Ведьма непреклонно покачала головой:
– Подействует, если будешь тверд духом.
– Я тверже своего же слова!
– Нет, сейчас ты слаб, аки весенняя муха. Ты должен вернуться, взглянуть ей в глаза. Именно в ее колдовские глаза! И уже потом, если все еще будешь тверд, пей отвар. И лишь тогда всю твою… твое наваждение как рукой снимет.
Ингвар бережно спрятал драгоценную баклажку на груди. Сердце стучало часто, захлебываясь, словно его трепала лихоманка. Его снова бросило в пот, и он впервые почувствовал, насколько же ослабел, если задыхается и потеет от малейших усилий.
– Благодарствую, бабушка, – сказал он от всего сердца. – Ты мне вернула жизнь.
– Не знаю, – проворчала ведьма и добавила странно: – Может быть, отняла… Не вздумай вылакать по дороге! Как бы ни щемило, как бы ни горел в огне, потерпи, пока не увидишься с нею. Отвару тоже помощь надобна. Будешь тверд, подсобит. А слабым сами боги не помогут!
Как он ломился обратно, не помнил. Павка потом рассказывал, что как озверевший лось в весенний гон. Треск и топот бежали впереди его за версту. Сперва решили было, что лазутчики лазутчиками, а он случаем на бабку наткнулся да содеял что лихое, а теперь за ним ее кот гонится, а то и нетопыри клюют в темечко. Потом решили, что бабка клад указала, а он спешит вырыть, пока хозяйственный Асмунд не дознается.
Боян успел даже коней поймать, седлать начал. Молодой воевода всегда добивался того, за чем ходил, и гридни уже знали, что сейчас поскачут обратно.
Когда Ингвар показался из-за деревьев, Павка заливал костер, откинувшись назад и широко расставив ноги, а Боян уже повел коней встречь воеводе. Он с неодобрением оглянулся на Павку:
– Боги накажут за невежество!
– Поленятся, – оскалил зубы Павка в наглой усмешке. – Мы теперь у славян, а здесь боги ленивые.
– Боги долго терпят да больно бьют!
– То хазарские. А эти не мелочные, поди.
Ингвар, отводя взгляд, вскочил на подведенного ему коня, подобрал поводья. Гридни поспешно садились в седла. Захочет воевода сказать, отыскал ли следы, скажет сам. Но могет быть дело тайное, к примеру – узнать, что задумал хазарский каган.
Лесная дорога пугающе быстро бросалась под копыта, норовила ускользнуть на поворотах. Копыта стучали глухо, эхо тут же исчезало в дуплах и среди корявых ветвей. Дружинники резко бросали коней в стороны, следуя всем изгибам, прижимались к гривам, когда над головами проносились острые сучья, ветви хлестали по сапогам и конским бокам, но мчались так же стремительно, оставляя за собой запах свежей листвы и растоптанных на обочине тропы ягод.
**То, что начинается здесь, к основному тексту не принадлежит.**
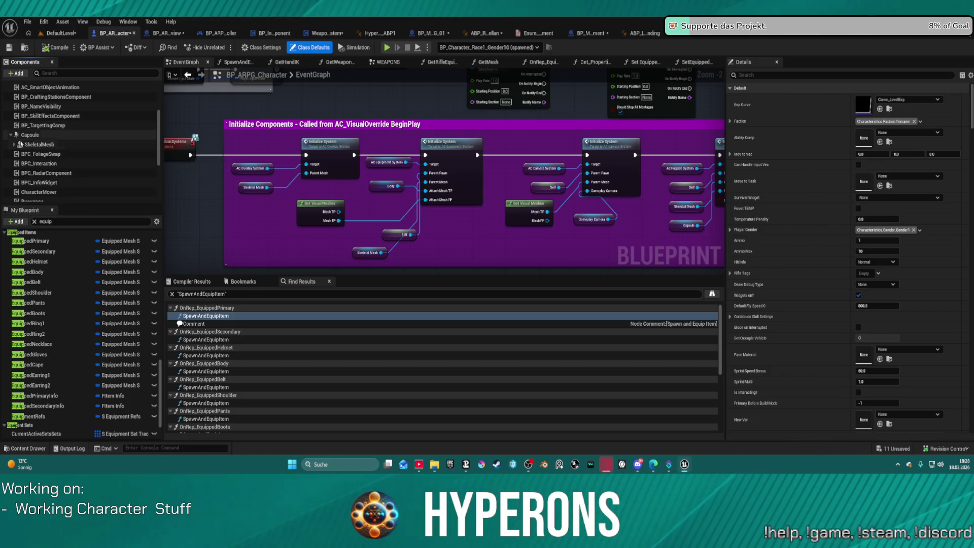
{"action": "left_click", "coordinate": [34, 156]}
Кони шли лихим наметом, радуясь, что темный лес остается за спиной, а впереди вот-вот вынырнет солнце, уже чувствуется его дыхание, луг, будет колодезная вода и сочный овес в кормушках. Ингвар незаметно, или думая, что делает незаметно, щупал баклажку, и сразу же сказывалось действие колдовского отвара: он чувствовал облегчение, чуть ли не щенячью радость.
Пир в тереме Ингвара продолжался, время от времени вспыхивая с новой силой, как костер, в который подбрасывают новые охапки хвороста. Под утро Ольха потихоньку ускользнула из-за стола. Ее все еще трясло, даже руки дрожали.
Да, замысел Ингвара и великого князя осуществился. Ее выдали замуж здесь, в плену. Вернее, обручили. Но мало надежды, что дальше что-то сорвется. Русы упорны и настойчивы во всем. Если она сама что-то не предпримет…
Но дело в том, подумала она смятенно, что ей самой не хочется ничего предпринимать. В плену из княгини превратилась сперва в женщину, которая борется за свободу, а теперь даже за свободу не бьется… Как-то незаметно вкралось желание ничего не делать, дождаться дня, когда этот бритоголовый с серьгой в левом ухе снова схватит ее сильными руками. Прижмет к груди, вопьется твердыми горячими губами в ее губы, что сразу же начинают таять, как воск.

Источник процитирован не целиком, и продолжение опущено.